Announcing the Matcher API for Trusted Testers

264 views
Skip to first unread message

Ikai Lan (Google)

unread,
Oct 19, 2010, 8:10:28 PM10/19/10
to google-a...@googlegroups.com
Hey everyone,

I wanted to announce that we are accepting signups for trusted testers for the Python Matcher API, which is available for local testing in the 1.3.8 SDK. The Matcher API allows developers to take advantage of Google's high performance matching infrastructure. Developers will be able to register a large number of queries for incoming documents to be matched against. The API will then match these queries against numerical and text properties of incoming data at a very high rate.

To better illustrate what the Matcher API can do, let’s pretend you are building a site that notifies users on stock ticker price changes. That is - a user of the site might sign up and register to receive alerts anytime BRK.A is greater than $500 but lower than $525 (by the way, if Berkshire Hathaway is ever in this price range, sell everything you have and buy. Disclosure: I am not a registered financial advisor). Here’s how this might be implemented on App Engine before:

1. When a user wants to create a new alert, a new AlertCondition entity is created. This entity records the ticker_symbol, min_price, max_price, and email to notify.

2. On an incoming notification of a stock price change of BRK.A between $500 and $525, we filter AlertCondition entities. Entities that match are returned, and from these entities, we create offline tasks to email each of the users about the price change.

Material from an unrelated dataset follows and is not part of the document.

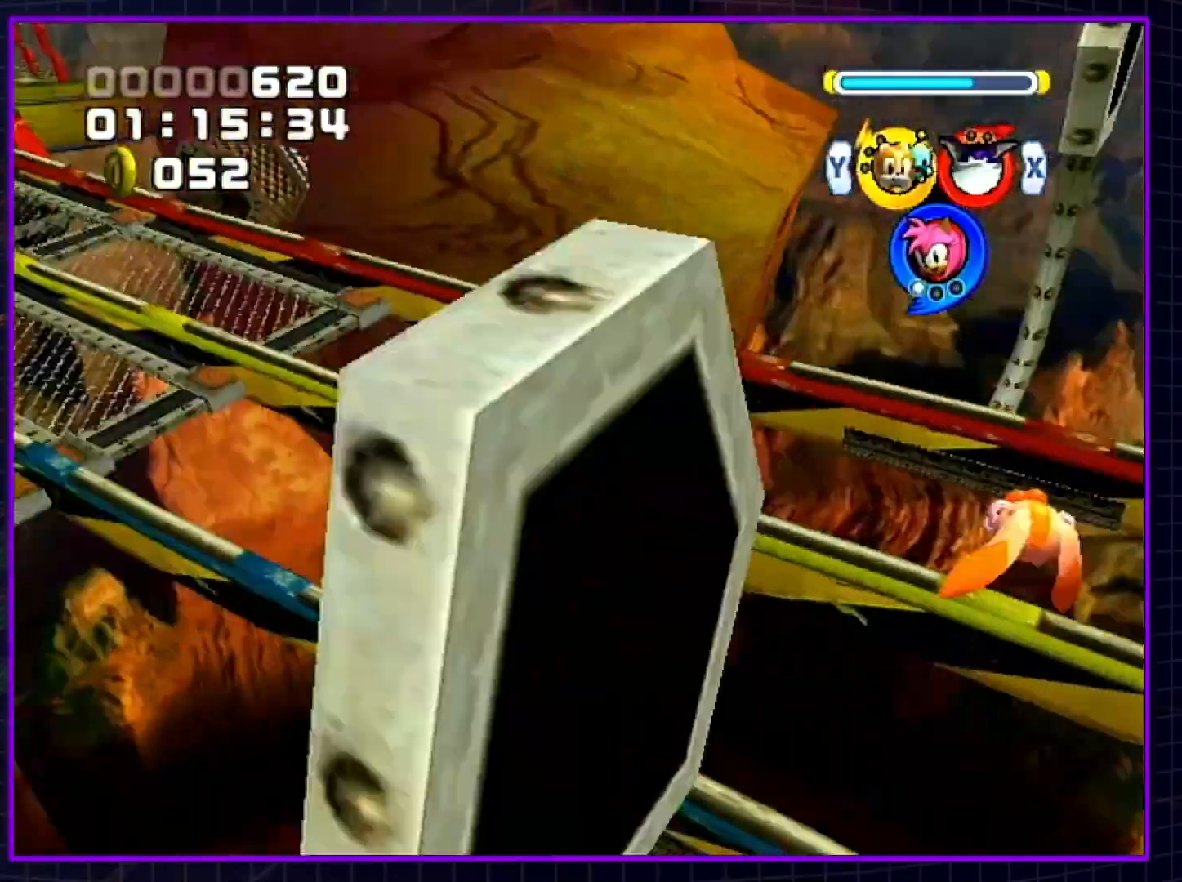
{"buttons": ["B"], "left_stick": "center", "right_stick": "center", "events": [[183, "X", "down"], [283, "X", "up"], [317, "left_stick", "center"], [383, "X", "down"], [500, "X", "up"]]}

This works decently, given that we don’t have many stock price changes or many alerts in the system. As the number of AlertConditions go up, we will need to change our application to break the queries into multiple pages, or even move them into task queues. Unfortunately for us, stock prices change very frequently, and (we hope) we will have many users. Fetching tens of thousands of Alert Conditions from the datastore can take on the order of seconds, causing the implementation detailed above to be difficult to scale for our expected usage.


How does the Matcher API help us solve this problem?
-------------------

The Matcher API allows us to register a set of queries, then filter incoming documents against these queries in a scalable, high-performance fashion. The type of problem being solved in the stock price notification example is a good example of how the Matcher API can be used. Here’s what we’d have to do in our application using the Matcher API:

1. When a user wants to create a new alert, we acquire an instance of a Python matcher object and register queries.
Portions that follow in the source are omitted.